Fiche technique
Film franco-chinois
Titre original : Chun feng chen zui de ye wan
Date de sortie : 14 avril 2010
Genre : amours interdites
Durée : 1h55
Scénario : Mei Feng
Photographie : Jian Zeng
Musique : Peyman Yazdanian
Avec Qin Hao (Jiang Cheng), Tan Zhuo (Li Jing), Wei Wu (Wang Ping), Jiang Jiaqi (Lin Xue), Chen Sicheng (Luo Haitao)…
Synopsis : Nankin, de nos jours, au printemps. La femme de Wang Ping le soupçonne d'infidélité. Elle engage Luo Haitao pour l'espionner et découvre ainsi l'amour que son mari porte à un homme, Jiang Cheng. C'est avec lui que Luo Haitao et Li Jing, sa petite amie, se jettent alors à corps perdu dans une folle équipée amoureuse...(Allociné)
Mon avis : Ménages à trois dans l’empire du milieu
Prix du scénario au Festival de Cannes l’an dernier, Nuits d’ivresse printanière est un rescapé. Rescapé d’un système qui maltraite furieusement la liberté puisque son réalisateur, Lou Ye, subit depuis quelques années la censure dans son pays natal. Son dernier film, Une jeunesse chinoise, y est pour quelque chose puisqu‘il évoquait la répression de Tien an men que les autorités nationales préfèrent ostraciser. Nuits d’ivresse printanière, dont le nom vient d’un poème de 1923 écrit par Yu Dafu, évoque encore une fois la jeunesse chinoise avec fougue et ferveur, osant briser le tabou local de l’homosexualité.

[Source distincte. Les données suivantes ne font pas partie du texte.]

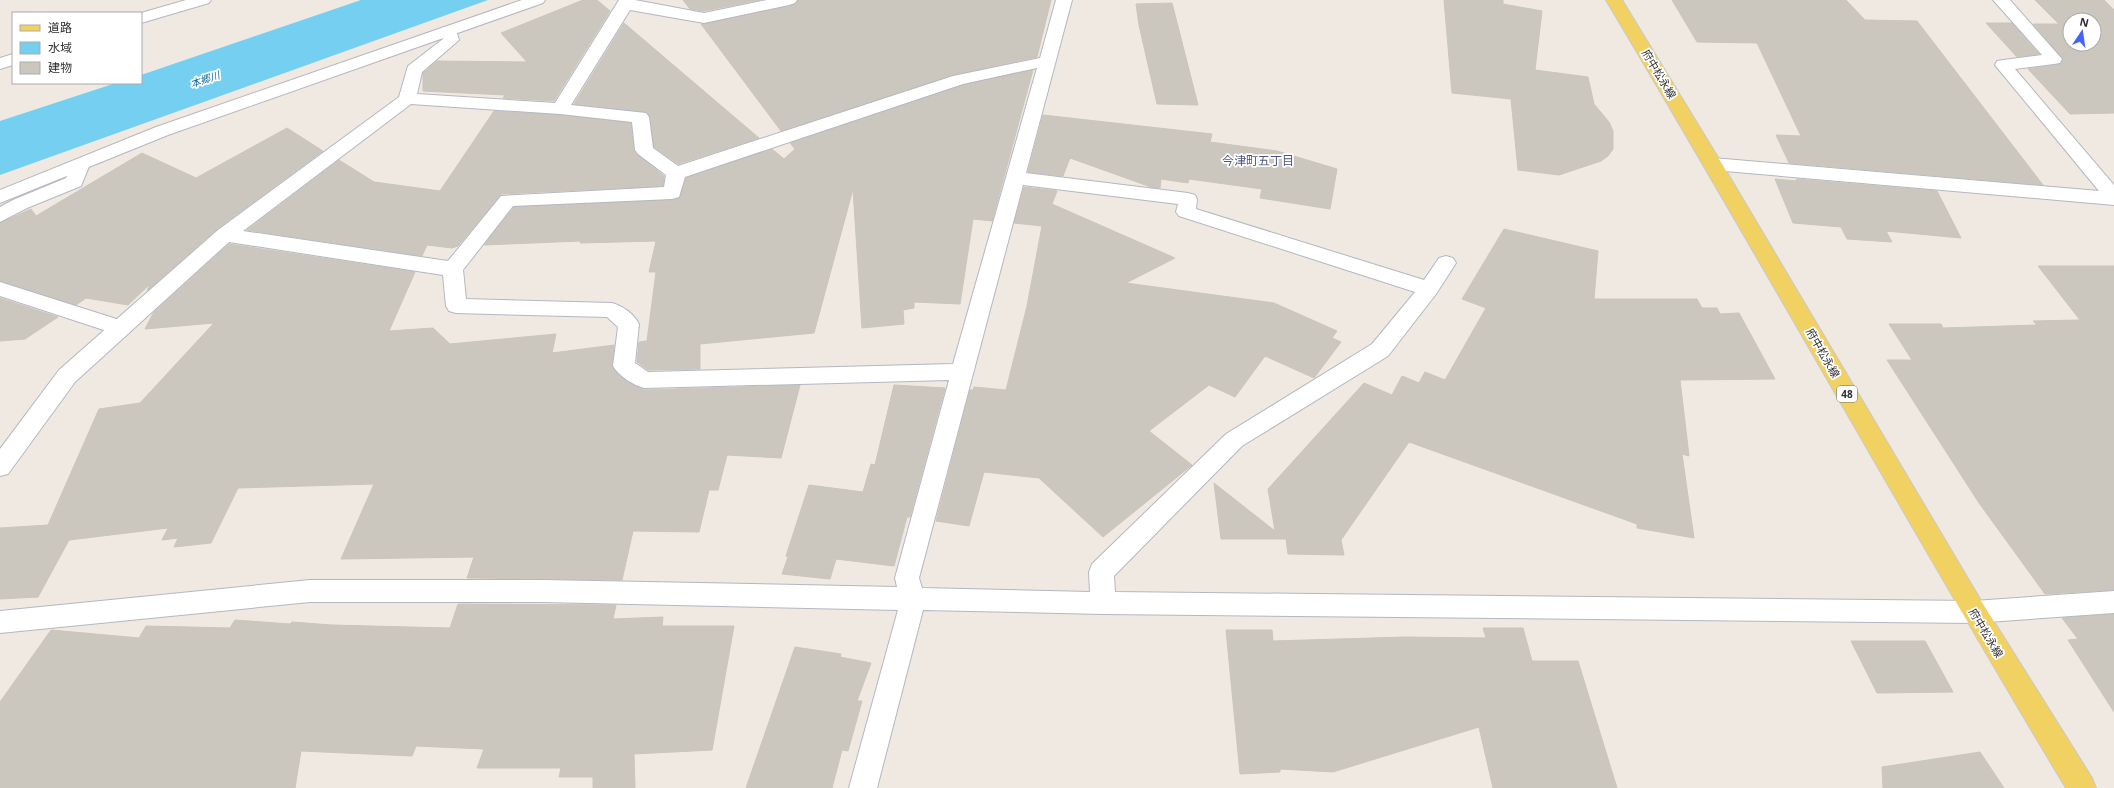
<svg xmlns="http://www.w3.org/2000/svg" width="2114" height="788" font-family="'Open Sans','Noto Sans JP',sans-serif">
  <style>
    .water { fill: #75cff0 }
    .building { fill: #cbc7bf; stroke: #cbc5ba; fill-rule: evenodd }
    .lines { fill: none; stroke-linecap: round; stroke-linejoin: round }
    .lane-casing { stroke: #b4b7c1; stroke-width: 2 }
    .street-casing { stroke: #b4b7c1; stroke-width: 2 }
    .secondary-casing { stroke: #b4b7c1; stroke-width: 2 }
    .primary-casing { stroke: #c9c9c9; stroke-width: 2 }
    .lane { fill: #fff; fill-rule: evenodd }
    .street { fill: #fff; fill-rule: evenodd }
    .secondary { fill: #fff; fill-rule: evenodd }
    .primary { fill: #f2d163; fill-rule: evenodd }
    .labels { text-anchor: middle; stroke-width: 3.5; stroke-linejoin: round; paint-order: stroke }
    .far-water-label { font-size: 10px; font-style: italic; fill: #0d6fa3; stroke: #fff }
    .shield { fill: #fff; stroke: #6d6d6d; stroke-width: 1 }
    .shield-label { font-size: 10px; font-weight: bold; fill: #2e2e2e }
    .street-label { font-size: 11px; fill: #2e2e2e; stroke: #fff }
    .neighbourhood-label { font-size: 12px; fill: #4d5680; stroke: #fff }
  </style>
  <rect width="100%" height="100%" fill="#efe9e1"/>
  <polygon class="water" points="361,0 488,0 0,175 0,121 116,83 141,83 141,75"/>
  <g class="building">
    <polygon points="583,0 597,0 610,11 554,101 503,98 505,95 423,91 423,73 437,61 527,62 501,33"/>
    <polygon points="683,0 760,0 704,11 690,9"/>
    <polygon points="798,0 1051,0 1037,57 953,75 781,131 701,24 789,6 795,4"/>
    <polygon points="1444,0 1503,0 1503,4 1542,11 1535,70 1588,77 1594,104 1609,122 1613,131 1613,149 1608,156 1601,161 1559,175 1518,170 1511,99 1452,93"/>
    <polygon points="1672,0 1846,0 1865,20 1917,21 2043,185 1789,163 1776,135 1801,136 1757,43 1697,42"/>
    <path d="M2035,0H2104L2114,10V113L2070,114L2028,69L2060,64L2063,59L2033,24H2059ZM2070,20H2094V44H2070Z"/>
    <polygon points="1172,3 1198,105 1157,104 1139,25 1136,4"/>
    <polygon points="624,23 759,138 678,164 654,147 650,117 647,112 574,104"/>
    <polygon points="1986,23 2012,23 2039,54 2017,57"/>
    <polygon points="1033,70 992,221 973,219 960,304 914,302 914,308 903,310 904,324 862,328 853,189 814,333 700,344 700,369 648,370 637,362 639,342 647,341 656,272 649,272 656,241 580,243 581,241 484,245 514,207 672,200 680,197 686,178 772,149 784,159 795,149 790,143 963,85"/>
    <polygon points="494,111 560,115 631,123 634,151 664,176 663,186 501,194 458,246 452,248 427,245 422,256 247,230 339,160 374,182 440,191"/>
    <polygon points="1043,115 1212,134 1210,142 1277,151 1337,169 1330,209 1260,198 1262,189 1189,179 1188,183 1161,179 1160,188 1151,187 1070,158 1063,176 1028,172"/>
    <polygon points="287,128 323,151 217,229 147,291 150,284 128,305 86,298 76,305 0,281 0,223 31,209 36,216 142,153 196,178"/>
    <polygon points="1775,179 1797,181 1796,179 1937,191 1961,238 1886,231 1892,242 1847,239 1841,227 1793,223"/>
    <polygon points="1024,187 1057,191 1052,204 1175,258 1126,283 1274,303 1337,331 1332,338 1341,342 1314,378 1265,356 1235,397 1209,385 1149,431 1192,465 1103,537 1039,478 984,472 969,526 936,521 970,390 973,390 974,387 1006,390 1027,306 1042,226 1014,223"/>
    <polygon points="1504,229 1598,251 1594,299 1697,299 1702,308 1717,308 1720,314 1739,313 1775,379 1680,380 1689,456 1682,454 1694,538 1637,528 1637,524 1409,442 1341,540 1344,555 1288,554 1286,539 1221,539 1214,483 1275,531 1268,489 1364,383 1392,395 1402,376 1419,383 1425,372 1445,380 1486,308 1462,299"/>
    <polygon points="229,244 415,272 389,331 433,328 450,344 556,334 552,353 614,345 612,367 626,381 644,390 800,385 781,458 727,455 718,490 709,490 699,532 633,531 622,580 467,578 474,557 341,559 374,484 238,488 211,543 174,547 178,538 162,540 168,528 69,540 38,597 0,599 0,528 48,525 99,409 140,403 214,323 145,329 154,312"/>
    <polygon points="2038,266 2114,266 2114,590 2045,594 1979,503 1887,360 1912,360 1889,324 1941,324 1943,328 2037,325 2033,321 2080,320"/>
    <polygon points="0,298 58,317 25,339 0,341"/>
    <polygon points="894,385 945,388 910,517 907,517 894,566 836,559 830,579 782,574 788,557 786,556 809,485 863,492 871,464 875,465"/>
    <polygon points="458,604 616,605 613,619 663,617 662,626 734,626 712,750 634,754 635,788 593,788 593,777 559,777 561,768 477,768 484,749 416,746 412,756 301,751 295,788 0,788 0,702 51,630 139,638 146,626 230,628 235,620 290,624 292,622 331,625 450,628"/>
    <polygon points="2114,614 2114,712 2068,640 2078,639 2062,618"/>
    <polygon points="1483,628 1523,628 1532,661 1578,661 1617,788 1493,788 1479,727 1333,772 1280,769 1280,772 1240,774 1226,630 1272,630 1273,641 1405,637 1486,638"/>
    <polygon points="1851,641 1925,641 1953,692 1877,693"/>
    <polygon points="795,647 841,654 840,657 871,663 857,701 862,701 848,751 842,750 832,788 746,788"/>
    <polygon points="1980,752 2004,788 1883,788 1882,767"/>
  </g>
  <g class="lines">
    <g class="lane-casing">
      <g id="lane">
        <polygon points="81,158 87,160 90,164 81,186 27,208 0,222 0,207 13,200 66,178 75,160"/>
        <polygon points="0,282 129,323 132,328 129,333 122,336 0,296"/>
      </g>
    </g>
    <g class="street-casing">
      <g id="street">
        <polygon points="186,0 211,0 209,3 141,23 141,13"/>
        <path d="M619,0H635L704,13L767,0H797L795,3L789,5L704,23L630,10L571,105L646,113L649,117L653,148L678,166L953,76L1040,58L1056,0H1072L1026,173L1188,193L1195,195L1197,199L1196,209L1424,280L1439,258L1446,256L1453,258L1456,263L1436,294L1388,356L1242,446L1114,576L1115,592L1974,601L2114,591V613L1974,623L1103,614L923,610L877,788H849L898,610L543,602H310L0,633V611L310,580H543L897,587L895,578L949,380L644,388C633,385 619,376 613,366L618,327L607,317L456,313L449,311L446,306L443,275L229,242L75,382L8,474L0,476V449L59,370L218,230L399,97L408,66L443,39L441,30L443,27H455L459,40L422,72L417,94L555,103ZM1037,68L953,364L648,372L635,363L639,324C634,314 623,306 612,303L466,299L463,270L513,206L672,199L679,197L685,177L963,84ZM411,104L560,114L632,122L635,150L638,154L666,175L664,187L501,196L448,261L243,231ZM1023,185L1178,204L1176,212L1179,216L1415,292L1372,344L1226,434L1092,564L1089,572L1090,592L922,588L919,578Z"/>
        <polygon points="1993,0 2010,0 2062,59 2060,63 2054,64 2015,69 2114,185 2114,205 1713,170 1707,168 1704,164 1707,160 1713,158 2099,191 1995,65 1997,61 2003,60 2042,55"/>
        <polygon points="13,54 13,65 0,69 0,58"/>
      </g>
    </g>
    <g class="secondary-casing">
      <polygon id="secondary" points="522,0 545,0 543,3 168,135 0,203 0,190 156,127"/>
    </g>
    <g class="primary-casing">
      <path id="primary" d="M1606,0H1622L1722,164L1983,604L2092,778L2096,788H2066C1909,527 1762,261 1606,0Z"/>
    </g>
    <use href="#lane" class="lane"/>
    <use href="#street" class="street"/>
    <use href="#secondary" class="secondary"/>
    <use href="#primary" class="primary"/>
  </g>
  <g class="labels">
    <g class="far-water-label">
      <text transform="translate(205 79) rotate(-19)" y="4">本郷川</text>
    </g>
    <rect class="shield" x="1837" y="386" width="20" height="16" rx="3"/>
    <g class="shield-label">
      <text x="1847" y="398">48</text>
    </g>
    <g class="street-label">
      <text transform="translate(1659 74) rotate(59)" y="4">府中松永線</text>
      <text transform="translate(1823 353) rotate(60)" y="4">府中松永線</text>
      <text transform="translate(1986 633) rotate(59)" y="4">府中松永線</text>
    </g>
    <g class="neighbourhood-label">
      <text x="1258" y="165">今津町五丁目</text>
    </g>
  </g>
  <rect x="12" y="12" width="130" height="72" fill="#ffffff" stroke="#ababab"/>
  <rect x="20" y="25" width="20" height="6" fill="#f2d163" stroke="#ababab"/>
  <text x="48" y="32" font-size="12" fill="#2e2e2e">道路</text>
  <rect x="20" y="42" width="20" height="12" fill="#75cff0" stroke="#ababab"/>
  <text x="48" y="52" font-size="12" fill="#2e2e2e">水域</text>
  <rect x="20" y="62" width="20" height="12" fill="#cbc7bf" stroke="#ababab"/>
  <text x="48" y="72" font-size="12" fill="#2e2e2e">建物</text>
  <g transform="translate(2082 32) rotate(13)"><circle r="19" fill="#ffffff" stroke="#ababab"/>
  <path d="M0-3L7 15L0 10L-7 15Z" fill="#4264fb"/>
  <text y="-6" font-size="11" font-weight="bold" text-anchor="middle" fill="#2e2e2e">N</text>
  </g>
</svg>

Jiang Cheng et Wang Ping vivent une histoire d‘amour belle et simple. Ils se retrouvent cependant dans la clandestinité car Wang Ping est marié. Seulement sa femme Lin Xue se doute de quelque chose. C’est pourquoi elle le fait suivre par Luo Haitao, qui lui montre des photos compromettante des deux amants. Lin Xue ne se laisse pas faire et sème le trouble auprès de Jiang Cheng. Celui-ci ne voit pas d’autre solution que de quitter Wang Ping sans coup férir. C’est alors qu’à la faveur de circonstances il se rapproche de Luo Haitao et de sa compagne Li Jing.

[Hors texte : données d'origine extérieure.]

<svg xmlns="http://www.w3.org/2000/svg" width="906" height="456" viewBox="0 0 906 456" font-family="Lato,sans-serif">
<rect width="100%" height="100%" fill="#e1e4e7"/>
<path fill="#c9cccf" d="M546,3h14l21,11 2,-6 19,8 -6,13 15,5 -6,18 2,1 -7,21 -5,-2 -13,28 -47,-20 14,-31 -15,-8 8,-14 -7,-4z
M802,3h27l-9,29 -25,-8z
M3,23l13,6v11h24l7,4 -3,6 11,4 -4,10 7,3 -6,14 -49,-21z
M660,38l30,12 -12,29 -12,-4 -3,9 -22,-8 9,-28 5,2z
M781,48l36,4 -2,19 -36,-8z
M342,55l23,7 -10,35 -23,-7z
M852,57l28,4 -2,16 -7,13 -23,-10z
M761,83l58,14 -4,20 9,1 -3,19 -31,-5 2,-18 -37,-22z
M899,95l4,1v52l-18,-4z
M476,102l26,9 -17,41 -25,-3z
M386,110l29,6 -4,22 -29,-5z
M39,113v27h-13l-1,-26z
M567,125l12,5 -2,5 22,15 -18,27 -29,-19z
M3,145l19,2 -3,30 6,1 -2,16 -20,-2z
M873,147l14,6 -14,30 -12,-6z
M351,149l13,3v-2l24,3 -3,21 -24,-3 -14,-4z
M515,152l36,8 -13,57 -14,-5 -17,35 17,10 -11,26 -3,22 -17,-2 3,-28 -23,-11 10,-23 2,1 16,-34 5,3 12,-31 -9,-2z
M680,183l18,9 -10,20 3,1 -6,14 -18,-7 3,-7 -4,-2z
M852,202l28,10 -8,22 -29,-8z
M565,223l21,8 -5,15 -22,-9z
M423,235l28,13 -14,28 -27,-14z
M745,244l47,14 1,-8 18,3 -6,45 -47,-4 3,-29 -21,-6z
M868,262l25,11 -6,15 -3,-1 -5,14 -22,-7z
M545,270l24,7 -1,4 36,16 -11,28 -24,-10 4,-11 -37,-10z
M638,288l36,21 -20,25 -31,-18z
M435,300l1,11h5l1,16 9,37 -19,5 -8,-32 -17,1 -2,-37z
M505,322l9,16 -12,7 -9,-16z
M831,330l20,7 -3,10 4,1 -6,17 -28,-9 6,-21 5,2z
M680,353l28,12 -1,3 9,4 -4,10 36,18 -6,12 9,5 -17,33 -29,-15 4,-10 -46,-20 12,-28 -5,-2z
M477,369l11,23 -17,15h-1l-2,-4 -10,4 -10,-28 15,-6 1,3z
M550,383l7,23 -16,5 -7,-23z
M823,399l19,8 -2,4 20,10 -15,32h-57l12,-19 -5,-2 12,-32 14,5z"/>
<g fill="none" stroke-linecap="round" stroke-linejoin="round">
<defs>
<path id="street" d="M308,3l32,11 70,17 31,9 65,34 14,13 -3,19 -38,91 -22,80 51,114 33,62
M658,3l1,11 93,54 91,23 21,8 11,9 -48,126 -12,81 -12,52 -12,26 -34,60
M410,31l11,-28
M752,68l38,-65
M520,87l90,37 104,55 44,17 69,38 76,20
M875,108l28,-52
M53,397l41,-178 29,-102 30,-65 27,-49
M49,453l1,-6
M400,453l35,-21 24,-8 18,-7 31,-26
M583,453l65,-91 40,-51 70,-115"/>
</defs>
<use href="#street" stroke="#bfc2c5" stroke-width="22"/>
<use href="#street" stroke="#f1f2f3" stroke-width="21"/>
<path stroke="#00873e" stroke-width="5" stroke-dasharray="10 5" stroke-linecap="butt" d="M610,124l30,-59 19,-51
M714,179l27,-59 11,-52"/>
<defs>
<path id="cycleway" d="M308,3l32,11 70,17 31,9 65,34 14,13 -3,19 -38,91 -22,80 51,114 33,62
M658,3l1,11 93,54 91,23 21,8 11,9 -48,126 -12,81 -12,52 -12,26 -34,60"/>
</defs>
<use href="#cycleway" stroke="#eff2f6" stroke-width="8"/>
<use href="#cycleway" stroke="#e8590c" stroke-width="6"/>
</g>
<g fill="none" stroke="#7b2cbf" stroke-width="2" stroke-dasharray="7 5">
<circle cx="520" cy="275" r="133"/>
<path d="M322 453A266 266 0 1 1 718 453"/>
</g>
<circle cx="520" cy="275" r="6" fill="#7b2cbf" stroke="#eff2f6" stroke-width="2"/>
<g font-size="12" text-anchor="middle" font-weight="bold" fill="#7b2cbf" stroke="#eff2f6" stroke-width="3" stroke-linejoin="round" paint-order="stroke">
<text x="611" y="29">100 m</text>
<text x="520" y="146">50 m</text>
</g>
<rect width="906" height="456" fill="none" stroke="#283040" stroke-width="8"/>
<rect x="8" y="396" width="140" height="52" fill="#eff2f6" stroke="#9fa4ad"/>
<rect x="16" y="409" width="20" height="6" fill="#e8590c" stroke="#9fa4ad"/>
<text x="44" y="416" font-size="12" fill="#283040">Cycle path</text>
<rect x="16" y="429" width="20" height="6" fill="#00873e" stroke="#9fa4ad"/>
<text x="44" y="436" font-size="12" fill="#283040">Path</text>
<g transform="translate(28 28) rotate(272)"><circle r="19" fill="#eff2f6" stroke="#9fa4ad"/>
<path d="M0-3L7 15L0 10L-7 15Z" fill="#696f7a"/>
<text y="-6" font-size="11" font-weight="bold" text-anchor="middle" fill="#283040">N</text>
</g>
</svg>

Séparé en deux parties inégales, Nuits d’ivresse printanière nous plonge dans l’univers tourmenté de son personnage principal, Jiang Cheng. La première partie, frénétique, met en place une histoire d’amour forte et poignante tandis que la seconde, moins prosaïque, emmène le spectateur dans une spirale de sentiments et de passions. Passionné par le cinéma de François Truffaut, Lou Ye rend ici un hommage particulier à Jules et Jim, inversant les rôles féminins/masculins de l’original. Le réalisateur complexifie cependant son récit en entremêlant les histoires de chacun de ses protagonistes, leur donnant ici à chacun une épaisseur particulière.
Ce n’est pourtant pas forcément le scénario de Nuits d’ivresse printanière qui frappe le plus mais sa force romanesque et la qualité de sa mise en scène. Car tout en sobriété, Lou Ye maîtrise très bien le cadre de chacune des scènes du film. Il place son histoire dans un cadre résolument moderne, jonglant entre les différents outils de communication tout en donnant à son récit, à travers des illustrations poétiques, un caractère plus universel que la simple anecdote qu‘il laisse voir. Qin Hao est la révélation incontestable du film, l’acteur transcende tous les plans sur lesquels il figure par son magnétisme et sa beauté fulgurante. Il rend son personnage tourmenté attachant tout en lui apportant une part d’ombre non négligeable, et appréciable. Si les deux parties du film ne sont pas d’une qualité égale, Nuits d’ivresse printanière est un témoignage important sur la Chine d’aujourd’hui, mais aussi un film vibrant sur l’amour et sur la passion.